◆ **Exercise directions**
Report how many lines of the entries contain the string "text", matching case exactly. Give only the number.
--- start of Data extract ---
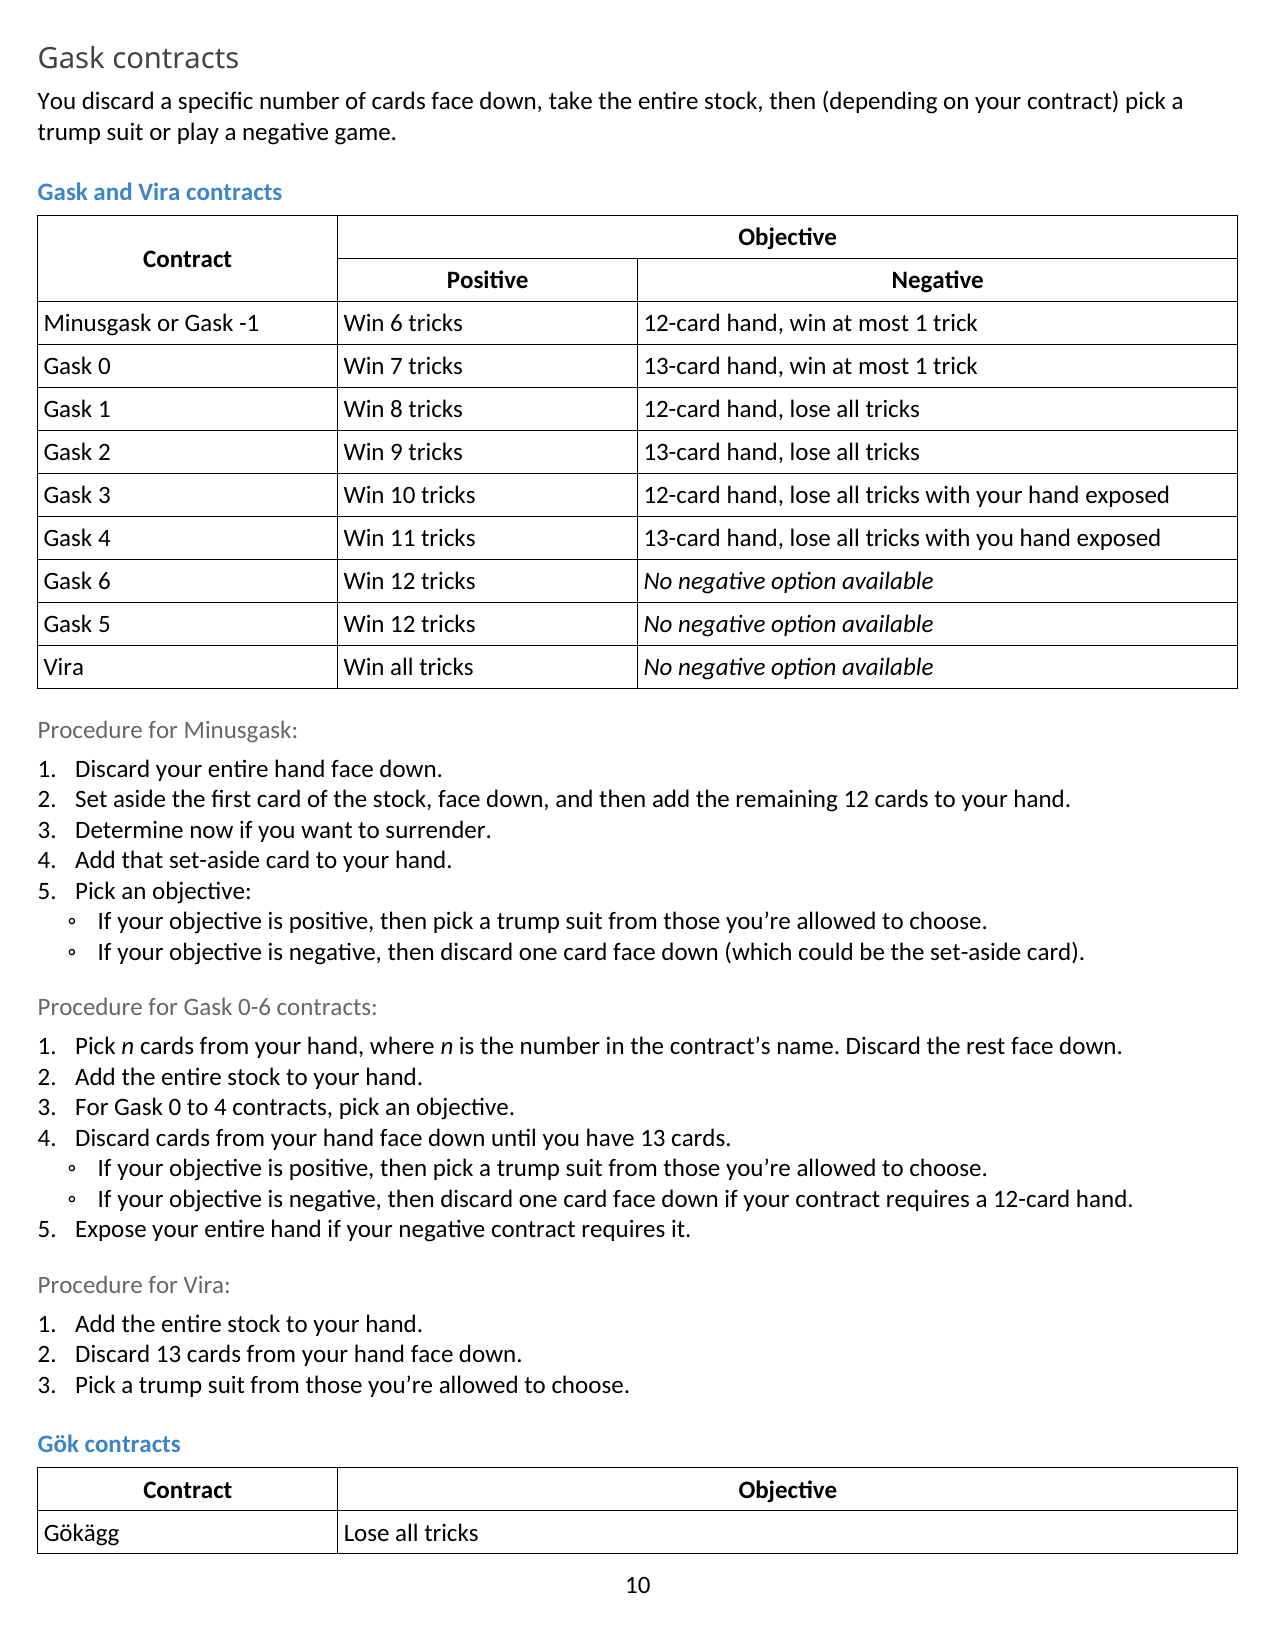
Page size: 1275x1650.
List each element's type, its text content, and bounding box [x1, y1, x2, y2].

subtitle Gask and Vira contracts [37, 176, 1237, 206]
table_cell 13-card hand, lose all tricks [638, 431, 1237, 473]
table_header Contract [38, 1468, 337, 1510]
subtitle Gask contracts [37, 37, 1237, 77]
table_header Objective [338, 1468, 1237, 1510]
subtitle Procedure for Gask 0-6 contracts: [37, 991, 1237, 1022]
table_cell Lose all tricks [338, 1511, 1237, 1553]
table_cell Win 8 tricks [338, 388, 637, 430]
list Add the entire stock to your hand. [37, 1061, 1237, 1091]
table_cell 12-card hand, lose all tricks [638, 388, 1237, 430]
table_cell Gökägg [38, 1511, 337, 1553]
list Pick n cards from your hand, where n is the number in the contract’s name. Discard the rest face down. [37, 1030, 1237, 1061]
table_header Contract [38, 216, 337, 301]
list Pick an objective: [37, 875, 1237, 905]
table_header Objective [338, 216, 1237, 258]
list For Gask 0 to 4 contracts, pick an objective. [37, 1091, 1237, 1122]
list Set aside the first card of the stock, face down, and then add the remaining 12 cards to your hand. [37, 783, 1237, 814]
table_cell 12-card hand, lose all tricks with your hand exposed [638, 474, 1237, 516]
table_cell Win all tricks [338, 646, 637, 688]
table_cell Gask 4 [38, 517, 337, 559]
subtitle Procedure for Minusgask: [37, 714, 1237, 744]
table_cell Win 6 tricks [338, 302, 637, 344]
table_cell Win 12 tricks [338, 603, 637, 645]
table_cell Gask 0 [38, 345, 337, 387]
table_cell Win 11 tricks [338, 517, 637, 559]
list If your objective is positive, then pick a trump suit from those you’re allowed to choose. [67, 1152, 1237, 1183]
subtitle Gök contracts [37, 1428, 1237, 1459]
list Pick a trump suit from those you’re allowed to choose. [37, 1369, 1237, 1399]
table_cell Win 10 tricks [338, 474, 637, 516]
table_cell Win 7 tricks [338, 345, 637, 387]
table_cell 13-card hand, lose all tricks with you hand exposed [638, 517, 1237, 559]
table_cell Negative [638, 259, 1237, 301]
table_cell Gask 2 [38, 431, 337, 473]
table_cell Positive [338, 259, 637, 301]
list If your objective is positive, then pick a trump suit from those you’re allowed to choose. [67, 905, 1237, 936]
list Discard cards from your hand face down until you have 13 cards. [37, 1122, 1237, 1152]
list Add the entire stock to your hand. [37, 1308, 1237, 1338]
table_cell 12-card hand, win at most 1 trick [638, 302, 1237, 344]
list Discard your entire hand face down. [37, 753, 1237, 783]
table_cell Win 9 tricks [338, 431, 637, 473]
list Discard 13 cards from your hand face down. [37, 1338, 1237, 1369]
list If your objective is negative, then discard one card face down (which could be the set-aside card). [67, 936, 1237, 966]
table_cell No negative option available [638, 603, 1237, 645]
list Add that set-aside card to your hand. [37, 844, 1237, 875]
table_cell No negative option available [638, 560, 1237, 602]
list Expose your entire hand if your negative contract requires it. [37, 1213, 1237, 1244]
text You discard a specific number of cards face down, take the entire stock, then (depending on your contract) pick a trump suit or play a negative game. [37, 86, 1237, 147]
table_cell Gask 3 [38, 474, 337, 516]
list Determine now if you want to surrender. [37, 814, 1237, 844]
list If your objective is negative, then discard one card face down if your contract requires a 12-card hand. [67, 1183, 1237, 1213]
table_cell Minusgask or Gask -1 [38, 302, 337, 344]
table_cell 13-card hand, win at most 1 trick [638, 345, 1237, 387]
table_cell Win 12 tricks [338, 560, 637, 602]
subtitle Procedure for Vira: [37, 1269, 1237, 1299]
table_cell No negative option available [638, 646, 1237, 688]
table_cell Vira [38, 646, 337, 688]
table_cell Gask 5 [38, 603, 337, 645]
table_cell Gask 1 [38, 388, 337, 430]
table_cell Gask 6 [38, 560, 337, 602]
--- end of Data extract ---
◆ **Exercise output**
2